[Exercise details]
Answer the following from the article on new babies and pets.
(a) How many animal shelters did the study cover, and in how many states?
(b) What does the study show as the number one reason for cat surrender?
(c) Which group of people does the study not compare?

New Babies
and
Pets
New babies, pets and how to make it work
copyright (c) 2021 Frania Shelley-Grielen. All rights reserved.

How prepared are we when we bring a new baby into a home with pets?  How
well do we understand the changes that come with a new addition; how they
affect us and our relationships with all of the members of our family; including
our cats and dogs?   How well do we handle this?  And can we do better?  Here’s
a look at some of what we know and some strategies and guidelines to keep
everyone happy, healthy and at home:

We do know there is a great deal of concern with the arrival of a new born baby

into a household and when that household has pets, not all of the concerns appear
easily resolved.  A study of 12 animal shelters in six states, including New York and
New Jersey (Scarlett, et. al. 1999), looked at the personal and health reasons listed
for the surrender of 520 dog owning households giving up 554 dogs and 384 house-
holds relinquishing 488 cats. “New baby” is among the top three reasons given for
cats and in the top four reasons for dogs.  The study also showed allergies as the
number one reason for cat surrender even as 15% of these households still had
dogs at home and 11% still had other cats.  When we look at the families citing a
new baby as the reason for relinquishing a pet we see that more that 33% of all
cats and dogs had been acquired during the previous nine months and 40%
during the previous year.  “Conflict with a child” was reported for more than
3% of all dogs given up and less than 2% of all cats given up with close to a third
of these surrenders occurring within one month of ownership.

The study is a valuable starting point as a source of information.  It also may

suggest more questions than it answers.  The data is drawn from interviews given
to survey questions and as such whether or not some of the reasons for relinquish-
ment such as “allergies” (especially where other pets are retained) are offered as
socially acceptable reasons for surrender cannot be determined.  People dropping
off family pets at animal shelters are understandably reluctant to be negatively
judged.  The study also does not compare people who have new babies and retain
their pets so we are not able to determine if similar issues exist for the pet retaining
group and why it is not an issue or if it is, how it is overcome.

When “new baby” is listed as a reason by itself there is no other information offered

as to why the addition of the baby is a cause to give up a family pet.  We also see
that the shorter the time a pet is in a family with a baby, the more likely the pet
will be surrendered.  This by itself may suggest a number of things from a lack of
familiarity with how to successfully integrate a new baby into an existing pet
owning family, fear and anxiety on the part of the pet or owner or a response to
general input from surrounding community and family members that pets and  
babies don’t mix.  When “conflict with a child “is reported we cannot know how
“conflict” itself is being determined.  Is the conflict one of feeling, sentiment or
actions?  In the case of action, is the behavior appropriate, misunderstood or
provoked?  Is there appropriate supervision to determine what is going on?

[Records]
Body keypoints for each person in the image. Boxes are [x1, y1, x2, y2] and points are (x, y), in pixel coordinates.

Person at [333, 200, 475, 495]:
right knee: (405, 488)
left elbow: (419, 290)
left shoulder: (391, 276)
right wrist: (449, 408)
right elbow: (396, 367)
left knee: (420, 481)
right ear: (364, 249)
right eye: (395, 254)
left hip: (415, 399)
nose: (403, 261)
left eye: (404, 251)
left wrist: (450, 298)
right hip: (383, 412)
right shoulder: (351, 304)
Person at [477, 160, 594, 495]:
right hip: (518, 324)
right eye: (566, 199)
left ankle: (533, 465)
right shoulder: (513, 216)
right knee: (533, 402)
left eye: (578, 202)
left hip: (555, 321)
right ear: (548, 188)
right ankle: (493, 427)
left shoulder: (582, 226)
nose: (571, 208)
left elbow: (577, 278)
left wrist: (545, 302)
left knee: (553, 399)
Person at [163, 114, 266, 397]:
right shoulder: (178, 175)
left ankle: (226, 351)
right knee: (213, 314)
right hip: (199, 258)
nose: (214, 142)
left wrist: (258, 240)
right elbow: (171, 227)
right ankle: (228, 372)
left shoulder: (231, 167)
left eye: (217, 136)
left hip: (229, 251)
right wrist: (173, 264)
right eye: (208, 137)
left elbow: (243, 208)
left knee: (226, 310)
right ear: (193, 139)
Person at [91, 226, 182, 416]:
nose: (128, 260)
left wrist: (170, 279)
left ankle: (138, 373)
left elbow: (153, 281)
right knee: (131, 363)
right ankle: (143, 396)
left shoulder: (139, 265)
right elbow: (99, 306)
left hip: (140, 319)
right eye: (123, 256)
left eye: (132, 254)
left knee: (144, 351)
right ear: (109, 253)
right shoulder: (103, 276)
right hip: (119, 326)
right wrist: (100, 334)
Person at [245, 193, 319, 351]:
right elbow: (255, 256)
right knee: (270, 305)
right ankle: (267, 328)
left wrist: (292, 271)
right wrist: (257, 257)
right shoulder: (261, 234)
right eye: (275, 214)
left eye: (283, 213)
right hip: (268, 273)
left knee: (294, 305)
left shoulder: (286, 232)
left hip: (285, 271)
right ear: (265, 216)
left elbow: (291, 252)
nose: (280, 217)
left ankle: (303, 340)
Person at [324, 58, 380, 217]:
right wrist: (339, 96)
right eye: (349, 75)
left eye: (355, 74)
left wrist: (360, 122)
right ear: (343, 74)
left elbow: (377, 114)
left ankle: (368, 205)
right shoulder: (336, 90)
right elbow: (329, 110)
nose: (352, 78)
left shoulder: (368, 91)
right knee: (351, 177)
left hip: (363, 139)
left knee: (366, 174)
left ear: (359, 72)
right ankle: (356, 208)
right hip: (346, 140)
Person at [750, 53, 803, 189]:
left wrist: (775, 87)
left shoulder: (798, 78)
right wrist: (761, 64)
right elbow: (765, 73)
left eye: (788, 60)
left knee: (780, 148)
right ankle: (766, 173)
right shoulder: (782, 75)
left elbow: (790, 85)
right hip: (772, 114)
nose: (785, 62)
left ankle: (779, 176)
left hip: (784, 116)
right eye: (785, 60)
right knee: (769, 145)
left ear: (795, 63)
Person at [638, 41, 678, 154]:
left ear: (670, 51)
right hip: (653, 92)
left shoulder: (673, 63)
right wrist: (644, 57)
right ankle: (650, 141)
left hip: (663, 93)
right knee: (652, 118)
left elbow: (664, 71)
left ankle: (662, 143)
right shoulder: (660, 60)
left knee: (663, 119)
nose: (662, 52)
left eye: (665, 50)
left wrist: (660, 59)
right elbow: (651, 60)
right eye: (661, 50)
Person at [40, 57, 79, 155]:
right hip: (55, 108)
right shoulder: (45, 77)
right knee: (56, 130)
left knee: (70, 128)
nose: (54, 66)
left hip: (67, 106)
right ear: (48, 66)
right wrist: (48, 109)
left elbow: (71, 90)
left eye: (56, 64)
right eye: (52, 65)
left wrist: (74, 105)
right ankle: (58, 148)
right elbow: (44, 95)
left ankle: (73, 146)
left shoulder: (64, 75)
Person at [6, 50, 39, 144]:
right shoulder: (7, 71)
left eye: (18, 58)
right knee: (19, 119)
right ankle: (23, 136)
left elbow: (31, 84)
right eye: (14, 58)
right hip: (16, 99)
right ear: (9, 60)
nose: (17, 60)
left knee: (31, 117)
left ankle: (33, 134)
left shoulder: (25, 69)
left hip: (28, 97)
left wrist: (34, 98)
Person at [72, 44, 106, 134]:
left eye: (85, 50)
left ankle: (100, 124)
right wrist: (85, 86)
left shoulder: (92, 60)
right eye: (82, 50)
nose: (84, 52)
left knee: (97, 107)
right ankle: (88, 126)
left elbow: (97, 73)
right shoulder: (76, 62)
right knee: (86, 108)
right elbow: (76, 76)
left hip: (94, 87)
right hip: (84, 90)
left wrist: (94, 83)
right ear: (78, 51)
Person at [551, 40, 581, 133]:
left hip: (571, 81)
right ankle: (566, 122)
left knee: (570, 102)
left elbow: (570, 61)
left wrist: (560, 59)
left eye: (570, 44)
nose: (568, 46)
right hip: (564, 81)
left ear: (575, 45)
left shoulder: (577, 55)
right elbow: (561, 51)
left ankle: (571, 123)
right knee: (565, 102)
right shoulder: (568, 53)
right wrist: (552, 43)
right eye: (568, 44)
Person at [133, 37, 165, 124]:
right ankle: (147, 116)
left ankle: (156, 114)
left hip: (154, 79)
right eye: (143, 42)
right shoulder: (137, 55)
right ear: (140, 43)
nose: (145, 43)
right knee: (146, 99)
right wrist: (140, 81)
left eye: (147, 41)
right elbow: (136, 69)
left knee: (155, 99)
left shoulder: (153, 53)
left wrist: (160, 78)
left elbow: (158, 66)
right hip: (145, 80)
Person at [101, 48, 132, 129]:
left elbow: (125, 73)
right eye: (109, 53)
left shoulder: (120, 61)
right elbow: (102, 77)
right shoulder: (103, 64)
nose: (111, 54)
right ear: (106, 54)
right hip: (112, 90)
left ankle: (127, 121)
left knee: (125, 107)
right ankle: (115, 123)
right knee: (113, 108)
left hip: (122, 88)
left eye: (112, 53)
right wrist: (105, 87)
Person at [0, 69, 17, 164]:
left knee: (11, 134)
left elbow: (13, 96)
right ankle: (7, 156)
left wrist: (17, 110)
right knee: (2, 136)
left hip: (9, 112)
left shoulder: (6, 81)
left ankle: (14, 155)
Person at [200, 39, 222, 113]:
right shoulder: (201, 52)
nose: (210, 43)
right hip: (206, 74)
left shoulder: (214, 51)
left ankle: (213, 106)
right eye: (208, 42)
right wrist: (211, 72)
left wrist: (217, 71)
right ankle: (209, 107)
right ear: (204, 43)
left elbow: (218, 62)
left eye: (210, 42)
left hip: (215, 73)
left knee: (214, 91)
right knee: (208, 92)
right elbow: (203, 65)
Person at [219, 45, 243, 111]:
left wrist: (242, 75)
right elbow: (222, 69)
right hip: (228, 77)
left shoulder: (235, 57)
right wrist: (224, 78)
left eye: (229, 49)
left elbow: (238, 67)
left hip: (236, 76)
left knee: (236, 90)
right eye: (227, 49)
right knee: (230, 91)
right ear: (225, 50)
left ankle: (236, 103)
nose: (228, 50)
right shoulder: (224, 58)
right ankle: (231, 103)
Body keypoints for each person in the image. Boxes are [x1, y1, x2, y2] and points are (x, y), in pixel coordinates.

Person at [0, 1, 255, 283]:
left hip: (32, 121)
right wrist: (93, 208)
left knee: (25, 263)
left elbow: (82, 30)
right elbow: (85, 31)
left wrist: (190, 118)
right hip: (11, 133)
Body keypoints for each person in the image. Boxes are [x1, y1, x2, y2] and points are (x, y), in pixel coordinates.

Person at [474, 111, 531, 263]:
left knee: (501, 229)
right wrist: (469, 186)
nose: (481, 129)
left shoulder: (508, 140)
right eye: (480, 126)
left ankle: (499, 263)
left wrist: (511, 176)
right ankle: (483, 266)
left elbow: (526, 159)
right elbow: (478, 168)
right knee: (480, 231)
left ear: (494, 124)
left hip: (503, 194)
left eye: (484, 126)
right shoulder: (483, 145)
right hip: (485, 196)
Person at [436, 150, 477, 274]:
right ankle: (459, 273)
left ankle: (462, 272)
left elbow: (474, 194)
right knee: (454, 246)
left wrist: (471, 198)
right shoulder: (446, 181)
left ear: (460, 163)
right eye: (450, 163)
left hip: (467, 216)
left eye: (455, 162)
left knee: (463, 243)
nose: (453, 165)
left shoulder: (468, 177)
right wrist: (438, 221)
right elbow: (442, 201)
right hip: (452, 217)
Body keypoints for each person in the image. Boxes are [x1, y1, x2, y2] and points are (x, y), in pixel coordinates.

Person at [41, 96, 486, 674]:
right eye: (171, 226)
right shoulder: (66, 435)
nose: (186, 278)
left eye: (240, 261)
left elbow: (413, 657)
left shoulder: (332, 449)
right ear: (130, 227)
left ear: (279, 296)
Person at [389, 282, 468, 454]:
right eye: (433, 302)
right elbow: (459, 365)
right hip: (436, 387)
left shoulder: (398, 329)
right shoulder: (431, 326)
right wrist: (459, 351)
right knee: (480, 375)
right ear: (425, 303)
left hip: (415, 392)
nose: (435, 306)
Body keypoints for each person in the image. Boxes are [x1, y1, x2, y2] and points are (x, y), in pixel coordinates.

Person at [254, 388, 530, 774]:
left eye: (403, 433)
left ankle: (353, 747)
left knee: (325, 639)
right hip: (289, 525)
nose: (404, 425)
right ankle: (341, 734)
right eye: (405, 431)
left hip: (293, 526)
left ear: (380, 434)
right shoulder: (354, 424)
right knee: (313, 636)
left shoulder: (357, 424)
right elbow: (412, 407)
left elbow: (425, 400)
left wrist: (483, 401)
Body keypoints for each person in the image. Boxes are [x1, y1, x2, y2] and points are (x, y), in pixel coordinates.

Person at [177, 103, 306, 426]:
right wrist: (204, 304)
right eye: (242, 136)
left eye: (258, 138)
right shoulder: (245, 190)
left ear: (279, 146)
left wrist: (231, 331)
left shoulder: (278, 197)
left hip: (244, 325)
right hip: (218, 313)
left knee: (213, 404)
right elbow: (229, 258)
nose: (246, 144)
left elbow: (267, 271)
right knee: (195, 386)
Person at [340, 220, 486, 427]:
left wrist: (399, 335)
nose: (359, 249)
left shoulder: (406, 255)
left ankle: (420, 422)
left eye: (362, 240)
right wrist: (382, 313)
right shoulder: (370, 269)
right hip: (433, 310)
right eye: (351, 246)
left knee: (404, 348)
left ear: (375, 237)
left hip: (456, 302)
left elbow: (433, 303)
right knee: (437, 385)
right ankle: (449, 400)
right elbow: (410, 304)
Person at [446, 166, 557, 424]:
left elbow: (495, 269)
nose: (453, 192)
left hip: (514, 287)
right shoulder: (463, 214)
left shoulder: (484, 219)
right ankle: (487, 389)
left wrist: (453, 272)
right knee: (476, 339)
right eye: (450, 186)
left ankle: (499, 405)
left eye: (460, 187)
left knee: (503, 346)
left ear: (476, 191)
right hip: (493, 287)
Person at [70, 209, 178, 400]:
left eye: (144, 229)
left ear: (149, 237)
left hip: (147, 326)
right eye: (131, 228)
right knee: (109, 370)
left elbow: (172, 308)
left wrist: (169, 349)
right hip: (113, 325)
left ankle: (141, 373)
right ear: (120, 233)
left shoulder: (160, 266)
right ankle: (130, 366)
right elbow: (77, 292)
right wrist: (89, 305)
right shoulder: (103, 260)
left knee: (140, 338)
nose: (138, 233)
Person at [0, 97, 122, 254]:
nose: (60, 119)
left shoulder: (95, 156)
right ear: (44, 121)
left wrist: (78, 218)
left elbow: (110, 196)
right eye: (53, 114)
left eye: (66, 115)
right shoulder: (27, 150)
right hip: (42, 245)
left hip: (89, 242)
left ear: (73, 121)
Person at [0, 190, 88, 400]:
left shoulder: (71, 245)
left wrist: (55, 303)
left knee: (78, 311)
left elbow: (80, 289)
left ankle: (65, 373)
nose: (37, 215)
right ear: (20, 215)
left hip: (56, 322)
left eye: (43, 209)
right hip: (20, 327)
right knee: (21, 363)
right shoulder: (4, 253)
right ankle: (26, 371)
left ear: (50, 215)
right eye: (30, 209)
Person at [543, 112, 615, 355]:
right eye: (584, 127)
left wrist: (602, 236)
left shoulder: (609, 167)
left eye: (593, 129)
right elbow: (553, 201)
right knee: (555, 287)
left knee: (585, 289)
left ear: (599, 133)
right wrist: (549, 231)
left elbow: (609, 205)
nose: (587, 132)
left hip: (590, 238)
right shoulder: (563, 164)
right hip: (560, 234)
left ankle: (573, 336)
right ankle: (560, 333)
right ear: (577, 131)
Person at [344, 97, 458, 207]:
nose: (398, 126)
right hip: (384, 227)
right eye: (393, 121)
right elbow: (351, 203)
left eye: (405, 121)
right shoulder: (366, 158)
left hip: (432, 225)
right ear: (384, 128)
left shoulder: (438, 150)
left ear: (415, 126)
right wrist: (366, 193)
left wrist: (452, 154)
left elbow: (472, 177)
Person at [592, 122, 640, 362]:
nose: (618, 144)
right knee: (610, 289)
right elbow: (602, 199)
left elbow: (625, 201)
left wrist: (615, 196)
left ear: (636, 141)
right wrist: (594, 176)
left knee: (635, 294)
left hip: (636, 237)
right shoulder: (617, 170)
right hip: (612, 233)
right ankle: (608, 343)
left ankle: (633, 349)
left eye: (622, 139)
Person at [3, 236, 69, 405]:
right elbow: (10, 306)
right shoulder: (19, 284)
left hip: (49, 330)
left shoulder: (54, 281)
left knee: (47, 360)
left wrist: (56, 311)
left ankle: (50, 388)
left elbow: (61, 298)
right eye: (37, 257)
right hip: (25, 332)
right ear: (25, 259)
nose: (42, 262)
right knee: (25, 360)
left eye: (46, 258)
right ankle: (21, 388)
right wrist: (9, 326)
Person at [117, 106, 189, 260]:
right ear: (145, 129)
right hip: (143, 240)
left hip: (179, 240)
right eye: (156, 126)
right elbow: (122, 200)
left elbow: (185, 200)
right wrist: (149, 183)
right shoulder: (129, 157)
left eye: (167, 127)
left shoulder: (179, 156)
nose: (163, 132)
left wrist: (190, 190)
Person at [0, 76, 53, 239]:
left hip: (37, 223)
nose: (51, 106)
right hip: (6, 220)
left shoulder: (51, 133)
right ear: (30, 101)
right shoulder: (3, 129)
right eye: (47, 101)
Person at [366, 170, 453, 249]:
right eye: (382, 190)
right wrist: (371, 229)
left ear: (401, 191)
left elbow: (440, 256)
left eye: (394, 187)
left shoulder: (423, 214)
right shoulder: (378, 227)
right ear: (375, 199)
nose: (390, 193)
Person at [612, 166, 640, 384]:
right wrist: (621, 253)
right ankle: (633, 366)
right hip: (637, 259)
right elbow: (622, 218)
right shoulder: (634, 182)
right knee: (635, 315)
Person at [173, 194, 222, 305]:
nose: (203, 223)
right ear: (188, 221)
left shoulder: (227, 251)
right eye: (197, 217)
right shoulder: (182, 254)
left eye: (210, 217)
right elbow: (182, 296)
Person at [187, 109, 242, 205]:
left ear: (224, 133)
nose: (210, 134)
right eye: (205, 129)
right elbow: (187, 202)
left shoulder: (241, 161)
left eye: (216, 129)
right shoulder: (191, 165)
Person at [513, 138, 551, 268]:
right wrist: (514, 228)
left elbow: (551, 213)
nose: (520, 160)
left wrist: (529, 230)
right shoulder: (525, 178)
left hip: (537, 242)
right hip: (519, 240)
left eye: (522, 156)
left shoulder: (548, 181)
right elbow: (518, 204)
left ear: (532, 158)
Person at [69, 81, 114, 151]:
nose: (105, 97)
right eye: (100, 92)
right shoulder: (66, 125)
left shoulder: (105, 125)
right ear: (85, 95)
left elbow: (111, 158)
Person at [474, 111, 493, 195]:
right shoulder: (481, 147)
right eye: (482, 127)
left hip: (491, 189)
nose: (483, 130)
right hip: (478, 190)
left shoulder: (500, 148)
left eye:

[Response below]
(a) 12 animal shelters in six states.
(b) Allergies.
(c) People who have new babies and retain their pets.